++++ MATERIAL PROVIDED ++++

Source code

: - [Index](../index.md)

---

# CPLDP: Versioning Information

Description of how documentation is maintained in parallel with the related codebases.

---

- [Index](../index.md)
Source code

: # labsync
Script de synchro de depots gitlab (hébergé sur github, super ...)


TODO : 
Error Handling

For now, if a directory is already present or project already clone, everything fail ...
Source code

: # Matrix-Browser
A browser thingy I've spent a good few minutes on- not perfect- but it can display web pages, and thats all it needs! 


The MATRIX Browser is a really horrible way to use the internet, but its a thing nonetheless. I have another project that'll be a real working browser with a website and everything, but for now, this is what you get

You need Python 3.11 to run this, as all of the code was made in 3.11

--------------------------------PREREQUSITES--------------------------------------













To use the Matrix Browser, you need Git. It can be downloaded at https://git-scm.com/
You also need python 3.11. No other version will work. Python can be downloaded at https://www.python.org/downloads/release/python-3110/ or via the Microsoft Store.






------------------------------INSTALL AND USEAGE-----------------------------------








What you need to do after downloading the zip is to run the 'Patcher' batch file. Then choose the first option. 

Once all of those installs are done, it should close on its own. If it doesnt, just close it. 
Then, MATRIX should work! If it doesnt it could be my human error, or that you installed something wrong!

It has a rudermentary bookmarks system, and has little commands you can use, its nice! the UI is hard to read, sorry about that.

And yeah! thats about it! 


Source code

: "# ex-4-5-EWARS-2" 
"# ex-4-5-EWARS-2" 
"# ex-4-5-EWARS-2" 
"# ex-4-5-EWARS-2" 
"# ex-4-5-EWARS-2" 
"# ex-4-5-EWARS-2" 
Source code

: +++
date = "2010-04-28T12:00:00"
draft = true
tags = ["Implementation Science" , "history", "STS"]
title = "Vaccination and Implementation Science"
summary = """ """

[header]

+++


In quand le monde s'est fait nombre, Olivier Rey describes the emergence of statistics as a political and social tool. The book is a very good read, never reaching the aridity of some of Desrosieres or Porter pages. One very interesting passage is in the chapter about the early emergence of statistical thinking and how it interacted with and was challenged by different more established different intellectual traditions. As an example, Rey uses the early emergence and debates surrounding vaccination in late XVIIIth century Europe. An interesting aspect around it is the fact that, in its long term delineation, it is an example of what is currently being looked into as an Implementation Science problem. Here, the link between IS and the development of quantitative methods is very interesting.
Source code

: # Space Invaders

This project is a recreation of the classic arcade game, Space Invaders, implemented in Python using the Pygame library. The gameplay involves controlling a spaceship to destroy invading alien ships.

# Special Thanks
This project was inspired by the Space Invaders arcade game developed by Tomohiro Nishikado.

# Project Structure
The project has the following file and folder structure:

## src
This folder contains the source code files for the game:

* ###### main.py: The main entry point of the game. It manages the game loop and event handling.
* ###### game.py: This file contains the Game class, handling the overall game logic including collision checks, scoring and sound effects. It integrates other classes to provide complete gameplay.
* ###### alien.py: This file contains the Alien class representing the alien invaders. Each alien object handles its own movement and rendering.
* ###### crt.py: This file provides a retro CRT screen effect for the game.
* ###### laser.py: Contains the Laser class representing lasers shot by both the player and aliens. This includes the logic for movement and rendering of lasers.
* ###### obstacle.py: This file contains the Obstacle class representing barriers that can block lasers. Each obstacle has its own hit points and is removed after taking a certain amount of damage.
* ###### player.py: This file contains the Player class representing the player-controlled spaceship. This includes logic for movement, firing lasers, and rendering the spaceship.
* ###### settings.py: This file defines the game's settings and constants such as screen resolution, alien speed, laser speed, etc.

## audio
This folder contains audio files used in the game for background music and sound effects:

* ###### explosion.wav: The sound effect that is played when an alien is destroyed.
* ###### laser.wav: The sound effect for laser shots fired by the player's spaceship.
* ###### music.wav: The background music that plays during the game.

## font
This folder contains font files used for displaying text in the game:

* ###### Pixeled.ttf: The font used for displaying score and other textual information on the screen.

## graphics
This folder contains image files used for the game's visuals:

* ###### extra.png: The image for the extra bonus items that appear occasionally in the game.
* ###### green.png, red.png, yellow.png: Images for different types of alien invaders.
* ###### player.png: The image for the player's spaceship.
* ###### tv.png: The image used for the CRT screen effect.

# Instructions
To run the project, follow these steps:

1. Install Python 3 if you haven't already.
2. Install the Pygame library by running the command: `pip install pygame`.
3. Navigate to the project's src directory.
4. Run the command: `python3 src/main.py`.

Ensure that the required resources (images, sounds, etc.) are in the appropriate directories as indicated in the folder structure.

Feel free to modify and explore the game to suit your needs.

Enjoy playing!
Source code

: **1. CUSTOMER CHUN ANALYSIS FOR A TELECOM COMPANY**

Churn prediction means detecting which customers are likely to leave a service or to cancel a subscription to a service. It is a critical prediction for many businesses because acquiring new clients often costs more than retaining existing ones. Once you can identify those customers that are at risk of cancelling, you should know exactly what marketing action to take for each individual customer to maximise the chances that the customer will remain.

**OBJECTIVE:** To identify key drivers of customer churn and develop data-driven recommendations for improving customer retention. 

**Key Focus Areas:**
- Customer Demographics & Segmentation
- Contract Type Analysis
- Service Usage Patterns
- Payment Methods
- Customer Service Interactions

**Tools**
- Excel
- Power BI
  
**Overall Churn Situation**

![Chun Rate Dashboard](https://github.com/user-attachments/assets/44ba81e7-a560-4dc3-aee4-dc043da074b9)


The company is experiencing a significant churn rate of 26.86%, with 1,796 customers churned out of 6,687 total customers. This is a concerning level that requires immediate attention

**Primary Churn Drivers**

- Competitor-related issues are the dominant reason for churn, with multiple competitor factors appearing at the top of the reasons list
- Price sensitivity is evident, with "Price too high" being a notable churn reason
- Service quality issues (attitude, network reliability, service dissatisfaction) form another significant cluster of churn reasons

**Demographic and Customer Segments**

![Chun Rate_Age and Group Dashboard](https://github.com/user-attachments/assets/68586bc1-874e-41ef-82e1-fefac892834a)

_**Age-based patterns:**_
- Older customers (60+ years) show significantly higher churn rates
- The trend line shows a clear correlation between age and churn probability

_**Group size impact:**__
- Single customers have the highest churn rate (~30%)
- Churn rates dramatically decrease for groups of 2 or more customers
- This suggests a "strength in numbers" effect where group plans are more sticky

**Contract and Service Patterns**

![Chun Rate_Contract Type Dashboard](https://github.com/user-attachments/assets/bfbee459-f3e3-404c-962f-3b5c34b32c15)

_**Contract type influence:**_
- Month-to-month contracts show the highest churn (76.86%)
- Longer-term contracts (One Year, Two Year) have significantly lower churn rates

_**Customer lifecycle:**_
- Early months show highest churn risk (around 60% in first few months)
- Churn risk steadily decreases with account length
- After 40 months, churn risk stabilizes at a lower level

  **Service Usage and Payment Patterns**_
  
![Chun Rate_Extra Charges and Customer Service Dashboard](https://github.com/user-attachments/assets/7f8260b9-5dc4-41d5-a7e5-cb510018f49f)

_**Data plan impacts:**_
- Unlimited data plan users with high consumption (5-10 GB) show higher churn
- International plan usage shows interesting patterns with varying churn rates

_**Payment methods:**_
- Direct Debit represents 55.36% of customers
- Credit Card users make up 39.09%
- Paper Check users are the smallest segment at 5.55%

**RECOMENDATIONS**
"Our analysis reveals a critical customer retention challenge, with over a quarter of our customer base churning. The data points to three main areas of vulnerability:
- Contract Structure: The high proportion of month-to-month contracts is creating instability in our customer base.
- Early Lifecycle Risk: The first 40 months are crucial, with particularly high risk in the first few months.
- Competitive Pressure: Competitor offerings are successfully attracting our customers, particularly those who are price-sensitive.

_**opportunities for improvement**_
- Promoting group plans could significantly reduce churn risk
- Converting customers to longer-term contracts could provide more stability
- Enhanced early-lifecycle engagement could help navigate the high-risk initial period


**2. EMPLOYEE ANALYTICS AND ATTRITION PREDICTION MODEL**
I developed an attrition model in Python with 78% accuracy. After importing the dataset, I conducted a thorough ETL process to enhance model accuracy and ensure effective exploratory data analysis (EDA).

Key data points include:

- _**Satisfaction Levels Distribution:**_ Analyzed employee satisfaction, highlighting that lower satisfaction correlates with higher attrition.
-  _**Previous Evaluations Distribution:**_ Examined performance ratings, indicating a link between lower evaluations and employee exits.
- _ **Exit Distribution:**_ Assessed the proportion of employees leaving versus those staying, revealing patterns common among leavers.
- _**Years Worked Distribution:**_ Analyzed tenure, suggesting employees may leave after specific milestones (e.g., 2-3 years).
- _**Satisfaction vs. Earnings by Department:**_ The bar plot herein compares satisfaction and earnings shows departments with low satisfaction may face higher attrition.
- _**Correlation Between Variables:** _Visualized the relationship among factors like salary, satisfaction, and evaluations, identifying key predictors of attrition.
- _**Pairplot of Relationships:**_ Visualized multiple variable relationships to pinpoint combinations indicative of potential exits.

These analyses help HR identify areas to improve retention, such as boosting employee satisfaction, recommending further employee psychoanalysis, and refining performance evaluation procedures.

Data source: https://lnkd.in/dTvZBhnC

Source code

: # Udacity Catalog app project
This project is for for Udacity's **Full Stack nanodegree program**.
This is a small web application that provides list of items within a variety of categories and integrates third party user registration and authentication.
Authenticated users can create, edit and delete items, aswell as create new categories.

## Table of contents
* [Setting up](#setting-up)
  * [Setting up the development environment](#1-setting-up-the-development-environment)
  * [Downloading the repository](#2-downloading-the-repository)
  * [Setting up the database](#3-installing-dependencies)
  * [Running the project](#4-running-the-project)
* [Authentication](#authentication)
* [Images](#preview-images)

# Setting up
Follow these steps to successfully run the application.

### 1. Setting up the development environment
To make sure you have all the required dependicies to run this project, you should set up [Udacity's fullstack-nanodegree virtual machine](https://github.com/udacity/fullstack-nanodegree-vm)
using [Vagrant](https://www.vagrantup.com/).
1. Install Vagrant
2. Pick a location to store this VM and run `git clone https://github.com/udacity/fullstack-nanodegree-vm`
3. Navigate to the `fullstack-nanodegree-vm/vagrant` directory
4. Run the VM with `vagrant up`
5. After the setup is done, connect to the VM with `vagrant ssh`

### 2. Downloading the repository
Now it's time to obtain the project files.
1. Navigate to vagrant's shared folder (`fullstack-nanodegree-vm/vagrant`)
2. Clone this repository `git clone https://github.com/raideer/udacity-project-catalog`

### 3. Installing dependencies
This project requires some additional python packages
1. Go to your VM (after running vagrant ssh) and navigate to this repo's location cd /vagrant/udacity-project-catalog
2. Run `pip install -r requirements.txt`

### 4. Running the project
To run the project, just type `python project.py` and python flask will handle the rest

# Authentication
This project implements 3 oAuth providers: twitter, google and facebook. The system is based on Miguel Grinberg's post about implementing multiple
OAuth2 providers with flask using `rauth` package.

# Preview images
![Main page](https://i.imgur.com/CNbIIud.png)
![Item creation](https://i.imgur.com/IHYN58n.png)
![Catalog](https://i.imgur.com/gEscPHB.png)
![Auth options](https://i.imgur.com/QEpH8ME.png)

++++

WHAT IS REQUIRED – Copy the material word for word, from the line containing "and Service Patterns**" up to and including the line containing "- Enhanced early-lifecycle".

TASK OUTPUT –
**Contract and Service Patterns**

![Chun Rate_Contract Type Dashboard](https://github.com/user-attachments/assets/bfbee459-f3e3-404c-962f-3b5c34b32c15)

_**Contract type influence:**_
- Month-to-month contracts show the highest churn (76.86%)
- Longer-term contracts (One Year, Two Year) have significantly lower churn rates

_**Customer lifecycle:**_
- Early months show highest churn risk (around 60% in first few months)
- Churn risk steadily decreases with account length
- After 40 months, churn risk stabilizes at a lower level

  **Service Usage and Payment Patterns**_
  
![Chun Rate_Extra Charges and Customer Service Dashboard](https://github.com/user-attachments/assets/7f8260b9-5dc4-41d5-a7e5-cb510018f49f)

_**Data plan impacts:**_
- Unlimited data plan users with high consumption (5-10 GB) show higher churn
- International plan usage shows interesting patterns with varying churn rates

_**Payment methods:**_
- Direct Debit represents 55.36% of customers
- Credit Card users make up 39.09%
- Paper Check users are the smallest segment at 5.55%

**RECOMENDATIONS**
"Our analysis reveals a critical customer retention challenge, with over a quarter of our customer base churning. The data points to three main areas of vulnerability:
- Contract Structure: The high proportion of month-to-month contracts is creating instability in our customer base.
- Early Lifecycle Risk: The first 40 months are crucial, with particularly high risk in the first few months.
- Competitive Pressure: Competitor offerings are successfully attracting our customers, particularly those who are price-sensitive.

_**opportunities for improvement**_
- Promoting group plans could significantly reduce churn risk
- Converting customers to longer-term contracts could provide more stability
- Enhanced early-lifecycle engagement could help navigate the high-risk initial period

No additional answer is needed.